We’ve come to associate Italian-American restaurants with a certain aesthetic: The walls are crowded with gold-framed photos of stern-looking gangsters; the tables are stuffed together, overflowing with platters of red sauce and butter and cream; and men are hunched in secluded booths drinking big bottles of wine and whispering about refusing offers and taking cannolis.
That’s mostly how they look in the movies at least, and when you walk into a restaurant like that today, it can trick you into feeling like you’ve stepped into a place of authenticity. Really, it’s an Epcot recreation of an Italian-American restaurant, where big spenders are taken care of and women often feel more comfortable rolling fettuccine dough in the kitchen than ordering veal chops to the table.
Orfano, the newest concept from Boston celebrity restauranteur Tiffani Faison and partner Kelly Walsh, aims to flip that stereotype. Here, strong women rule the kitchen and the dining room. (Men are also welcome.) This is a boy’s club for the girls, where the concept of who belongs in what dining room, who owns what restaurant, is completely reversed.
“[We are looking at it] through a different lens,” Chef Faison said. “My wife and I talk a lot about the experiences we have had in some of the finer dining rooms or steakhouses. There’s often an assumption that we’re not going to buy the big bottle of wine or we’re not going to eat the big steak or we’re not going to be the big spenders. And so there have been times that we’ve been marginalized or invisible in those rooms. That’s not the case here.”
Orfano, a 96-seat stunner in the Fenway neighborhood, literally feels soft and whimsical. Booths are covered in purple velvet, linens are on display and oversized prints of beautiful women—including Faison’s and her staff’s ancestors, Anna Pellegrino, the matriarch of Rao’s, and Lady Gaga eating spaghetti—hang on the walls. Windows stretch to the roof, bathing the tables in natural light, a collage of Sophia Loren is tucked away on the ceiling and a martini cart rambles around the dining room, offering “a stirring, tableside performance.”
The restaurant opened last week near Faison’s three other hot spots: Sweet Cheeks Q (barbecue), Tiger Mama (Southeastern Asian) and Fool’s Errand (cocktails and finger foods). While Boston has plenty of Italian restaurants, Faison felt she could bring a new point of view to the cuisine, making it fun and approachable, while still preserving a nostalgic sense of place and time.
“If you want to come in and have a very adult meal, you can do that as opposed to my other three restaurants, which are various forms of rock concerts,” she said. “You know, they’re loud and there’s shared plates and everything is spicy and punchy. I had to really think about the food in a way that still felt playful and like me, the more adult version of me. I’m getting older. I want to sit down and eat my food and maybe spend like two hours doing it.”
The Orfano menu has clear delineations and multiple courses: la tavolo, antipasti, insalata, pasta, maccelleria, segundi, contorni. The classics are there, but not really.

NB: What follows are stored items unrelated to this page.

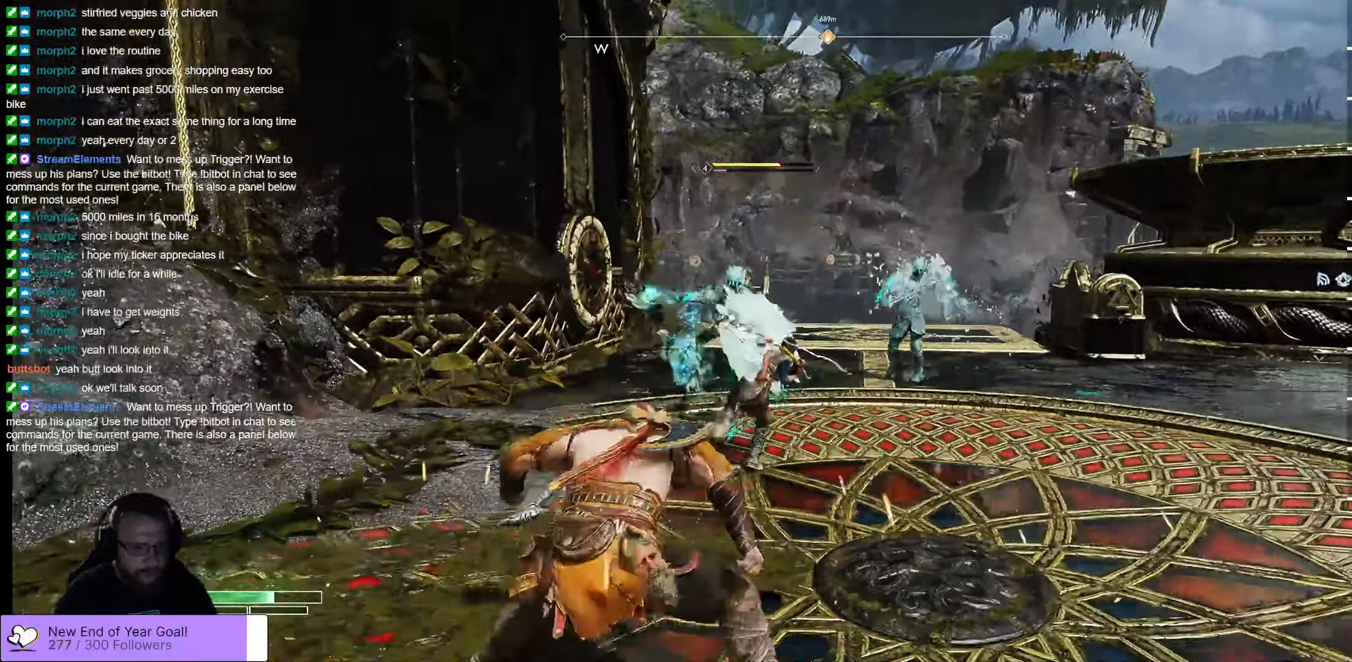
{"buttons": [], "left_stick": "up-right", "right_stick": "center", "events": [[250, "right_stick", "up-right"], [317, "left_stick", "up-right"], [400, "right_stick", "center"]]}
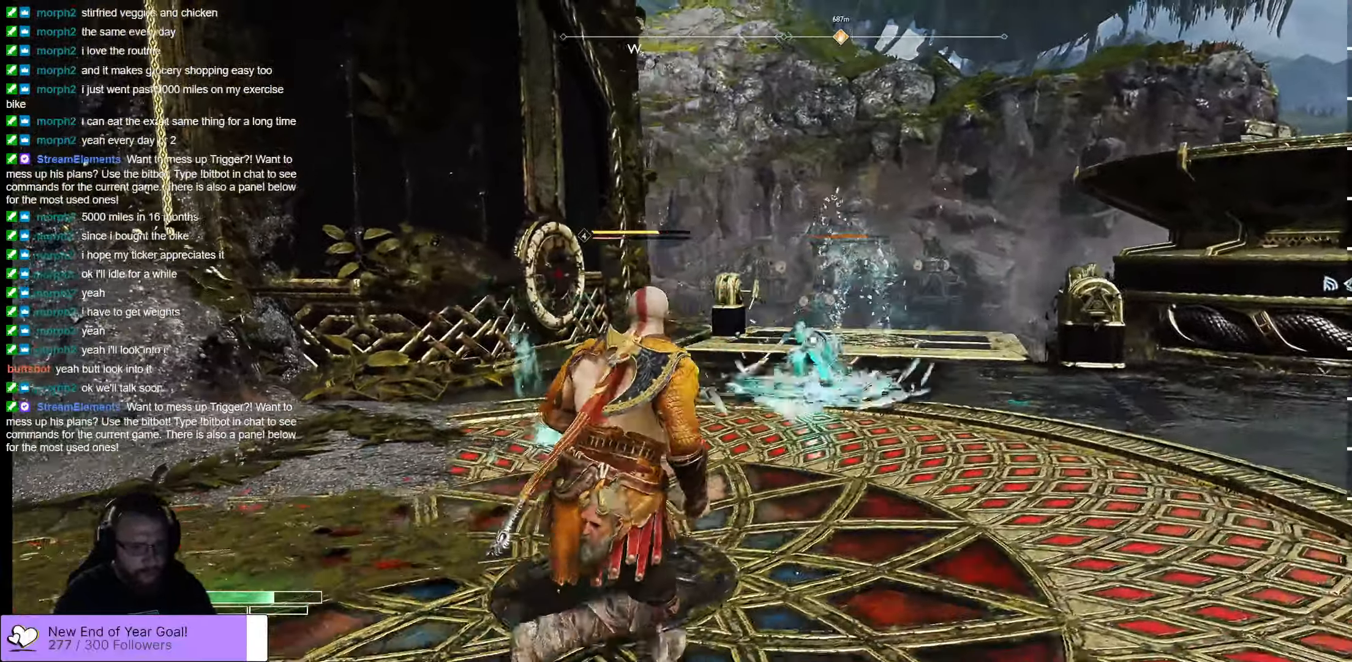
{"buttons": [], "left_stick": "up-right", "right_stick": "center", "events": [[67, "L3", "down"], [333, "A", "down"], [433, "L3", "up"], [467, "A", "up"]]}
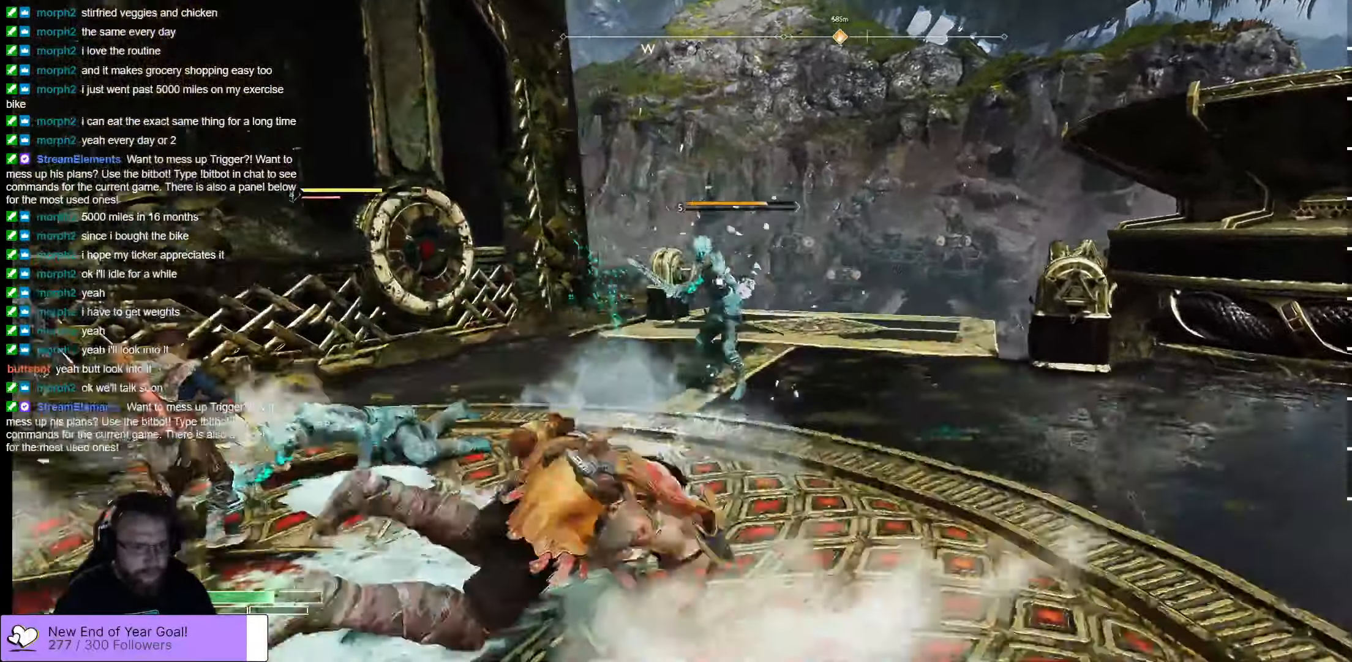
{"buttons": ["R1"], "left_stick": "up", "right_stick": "center", "events": [[217, "left_stick", "up"], [300, "R1", "down"], [417, "R1", "up"], [500, "R1", "down"]]}
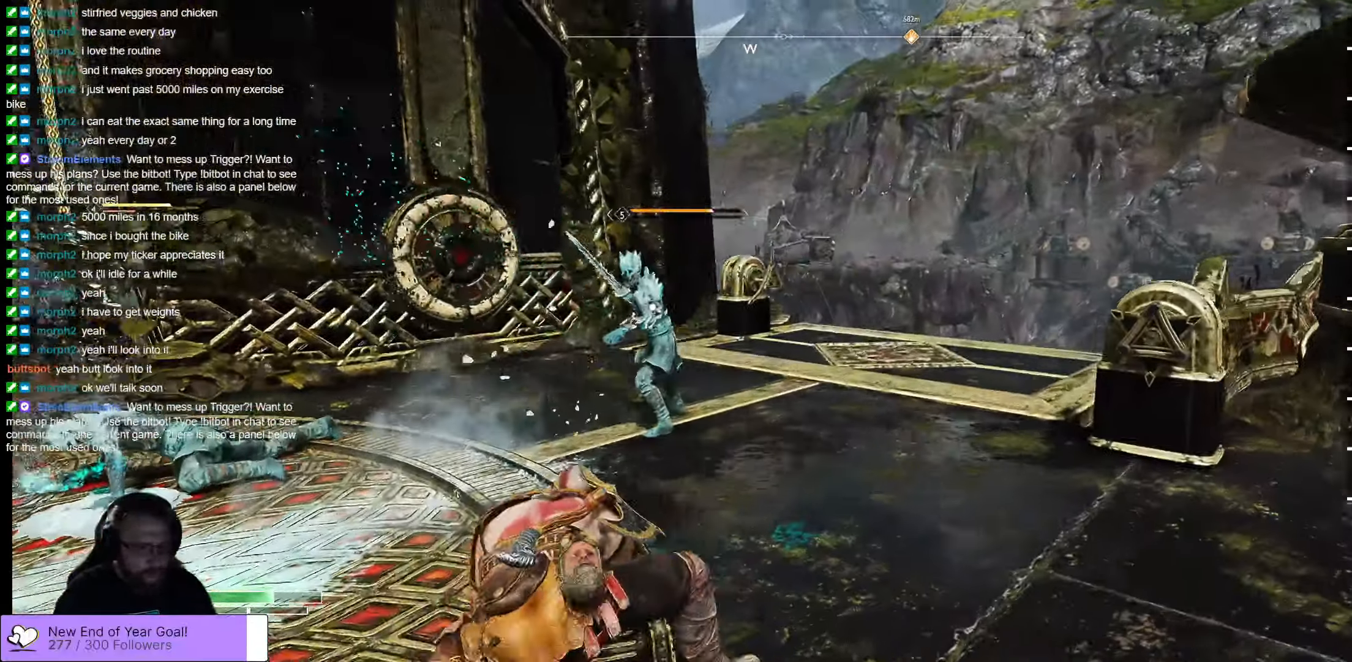
{"buttons": [], "left_stick": "up", "right_stick": "center", "events": [[67, "R1", "up"], [217, "R1", "down"], [300, "R1", "up"], [383, "R1", "down"], [467, "R1", "up"]]}
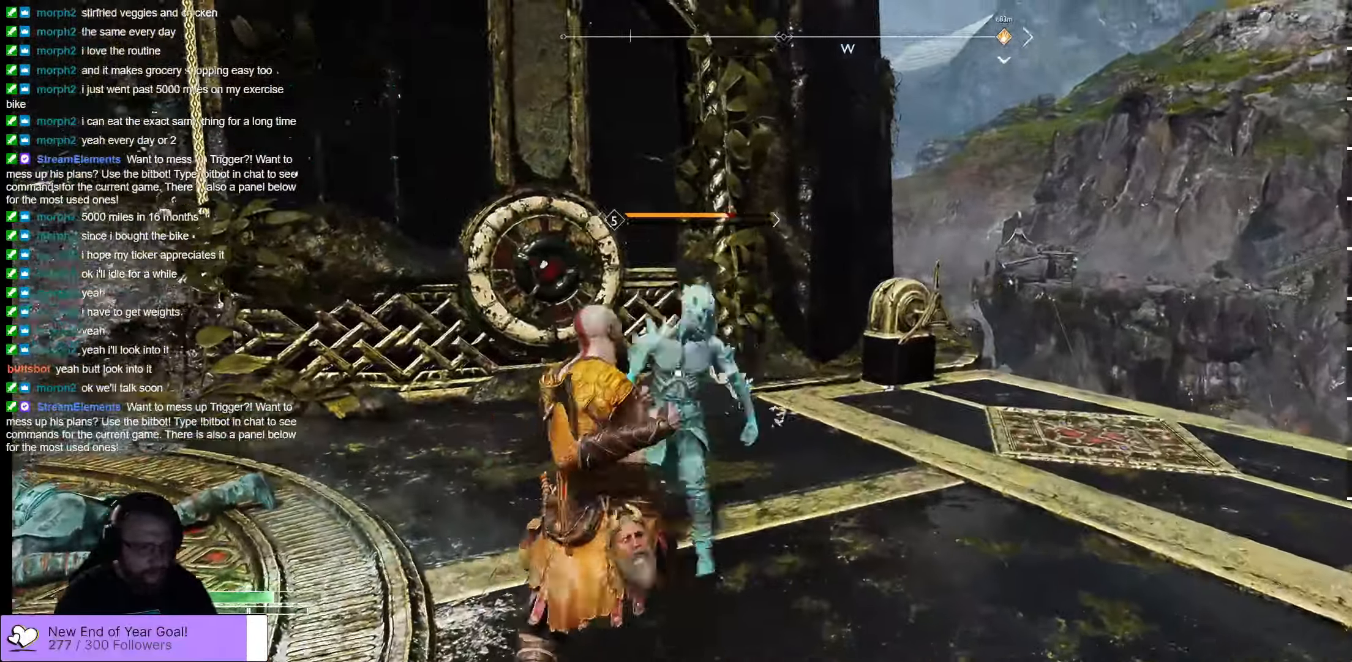
{"buttons": [], "left_stick": "center", "right_stick": "center", "events": [[17, "R1", "down"], [117, "R1", "up"], [167, "R1", "down"], [184, "left_stick", "center"], [217, "R1", "up"], [267, "R1", "down"], [367, "R1", "up"], [400, "R1", "down"], [484, "R1", "up"]]}
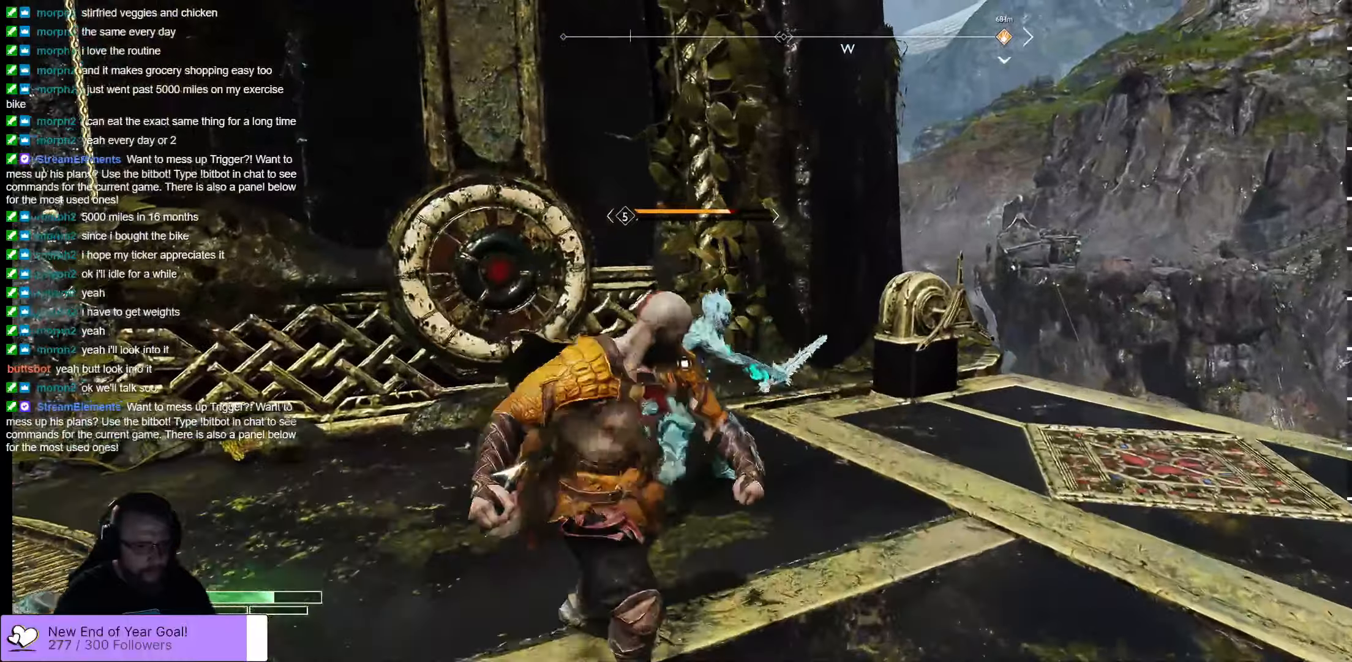
{"buttons": ["R1"], "left_stick": "center", "right_stick": "center", "events": [[34, "R1", "down"], [117, "R1", "up"], [150, "R1", "down"], [234, "R1", "up"], [317, "R1", "down"], [400, "R1", "up"], [467, "R1", "down"]]}
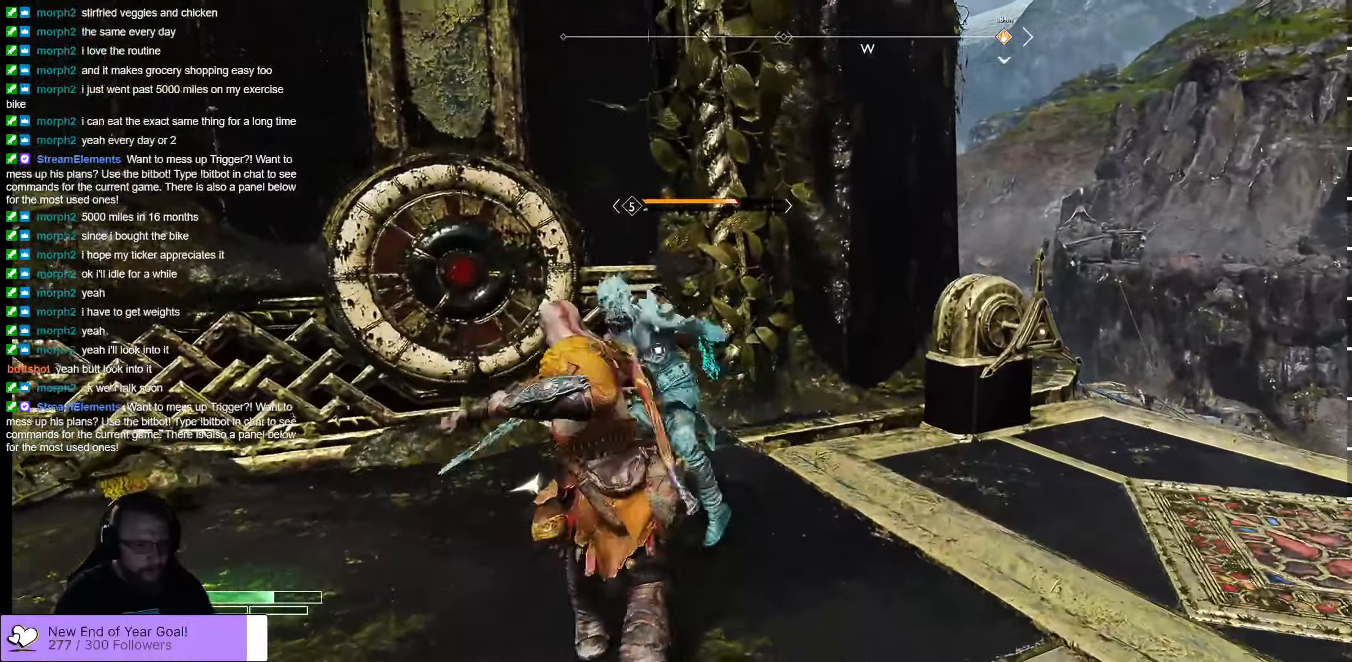
{"buttons": [], "left_stick": "center", "right_stick": "center", "events": [[34, "R1", "up"], [117, "R1", "down"], [184, "R1", "up"], [250, "R1", "down"], [334, "R1", "up"], [417, "R1", "down"], [500, "R1", "up"]]}
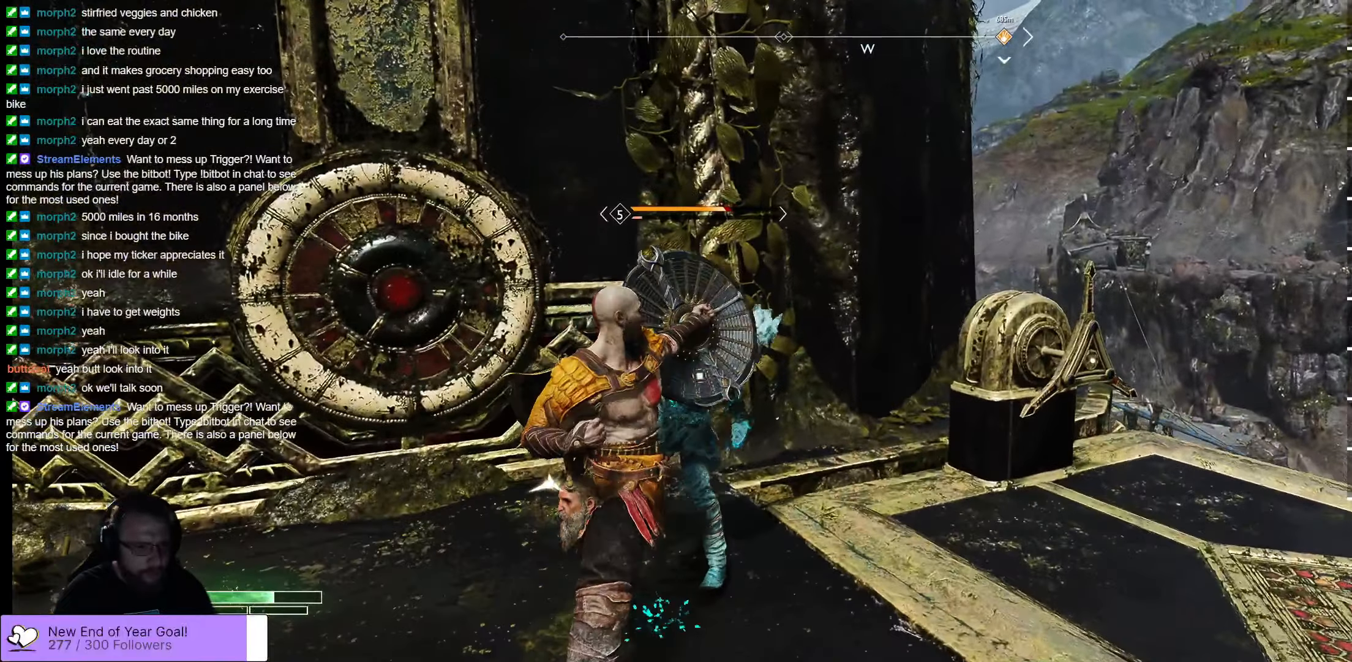
{"buttons": ["R1"], "left_stick": "center", "right_stick": "center", "events": [[50, "R1", "down"], [134, "R1", "up"], [167, "R1", "down"], [267, "R1", "up"], [350, "R1", "down"], [400, "R1", "up"], [450, "R1", "down"]]}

“Everyone has an idea of what lasagna is. Everyone has an idea of what a vodka sauce is. And so how do we talk about those things? We really try to understand what those expectations are, pull it apart and put it back together in a thoughtful, lovely way,” she said.
Garlic bread is fired to order and comes out in a paper bag with a silky Parmesan mousse. The Caesar salad includes Chrysanthemums and sliced avocado. Salt-and-pepper calamari comes with a dim sum dipping sauce. The Cacio e Pepe is made with tortelloni stuffed with Taleggio and salsa verde.
“We tried to make sure it isn’t like ‘look at me’ food. It’s not boastful. It’s thoughtful. It is inherently feminine in its presentation and also form,” she said. “It feels so different and special in here. We keep looking at each other like, is this really happening? This is the 17th opening in my career. But this just has this feeling that I’ve never felt before.”